* Data entries:
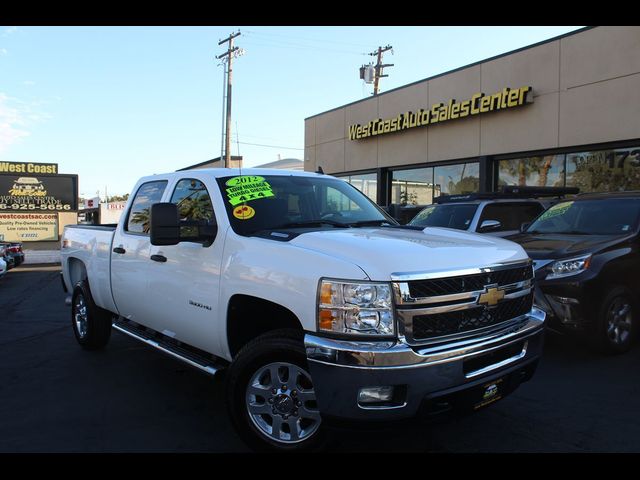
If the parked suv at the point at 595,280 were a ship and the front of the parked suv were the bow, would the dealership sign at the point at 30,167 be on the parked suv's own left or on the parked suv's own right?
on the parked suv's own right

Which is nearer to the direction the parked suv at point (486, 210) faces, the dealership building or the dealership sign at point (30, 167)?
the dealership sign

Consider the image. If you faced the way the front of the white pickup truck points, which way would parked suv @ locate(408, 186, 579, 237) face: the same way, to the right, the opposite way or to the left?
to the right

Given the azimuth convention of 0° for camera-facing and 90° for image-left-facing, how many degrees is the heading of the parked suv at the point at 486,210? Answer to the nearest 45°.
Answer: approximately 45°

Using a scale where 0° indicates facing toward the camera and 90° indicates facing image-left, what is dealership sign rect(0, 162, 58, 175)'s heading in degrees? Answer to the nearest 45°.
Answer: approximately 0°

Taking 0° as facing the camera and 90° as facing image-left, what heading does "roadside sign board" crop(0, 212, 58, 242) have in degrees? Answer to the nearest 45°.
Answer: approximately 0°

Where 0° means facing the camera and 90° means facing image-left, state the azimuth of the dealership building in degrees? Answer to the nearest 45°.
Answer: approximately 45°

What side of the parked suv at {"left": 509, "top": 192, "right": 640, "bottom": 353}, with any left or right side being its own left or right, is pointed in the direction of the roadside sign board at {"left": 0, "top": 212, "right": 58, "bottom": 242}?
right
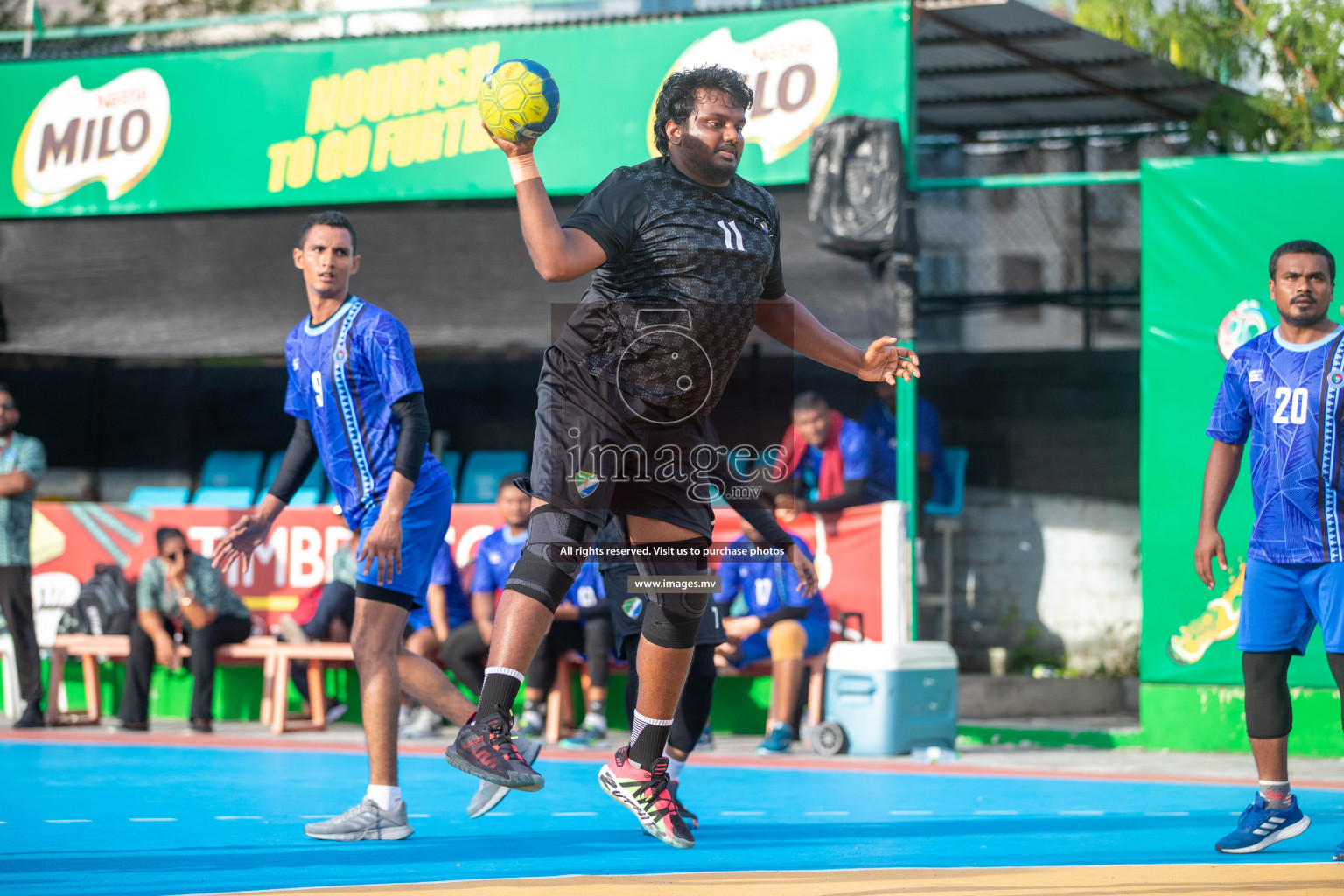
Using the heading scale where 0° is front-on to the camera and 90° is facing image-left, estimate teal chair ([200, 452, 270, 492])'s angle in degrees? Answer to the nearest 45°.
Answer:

* WHAT TO DO: Please copy every line of the data entries above word for word, leaving out the pictures.

* OUTPUT OF THE TASK:
If the parked suv at the point at 595,280 were a ship and the front of the parked suv were the bow, would the dealership sign at the point at 30,167 be on the parked suv's own left or on the parked suv's own right?
on the parked suv's own right

Which is nearer to the direction the parked suv at point (486, 210) faces, the dealership building or the dealership sign at point (30, 167)?
the dealership sign

Consider the image. If you faced the way the front of the white pickup truck points, which way would parked suv @ locate(408, 186, 579, 237) face: the same way, to the right, the opposite way or to the left?
to the right

Given the azimuth convention of 0° for camera-facing and 90° for image-left-facing, how many degrees is the heading of the parked suv at the point at 486,210? Answer to the nearest 45°.
Answer: approximately 45°

Using a scale where 0° indicates facing toward the camera and 90° indicates facing image-left, what is dealership sign rect(0, 162, 58, 175)'s heading in degrees? Answer to the nearest 45°.
Answer: approximately 0°

Taking 0° as facing the camera and 90° as facing image-left, what heading does "roadside sign board" crop(0, 212, 58, 242) have in degrees? Answer to the nearest 45°.
Answer: approximately 0°

Where 0° means facing the camera and 90° means facing image-left, state the azimuth of the dealership building in degrees? Answer to the nearest 45°.
Answer: approximately 45°

What side of the parked suv at {"left": 509, "top": 192, "right": 640, "bottom": 353}, with any left or right side being its own left or right, is pointed in the direction of the roadside sign board at {"left": 0, "top": 212, "right": 58, "bottom": 242}?
right
Using the heading scale where 0° is front-on to the camera and 90° is facing image-left, estimate teal chair ([200, 452, 270, 492])'s angle in degrees? Answer to the nearest 45°.
Answer:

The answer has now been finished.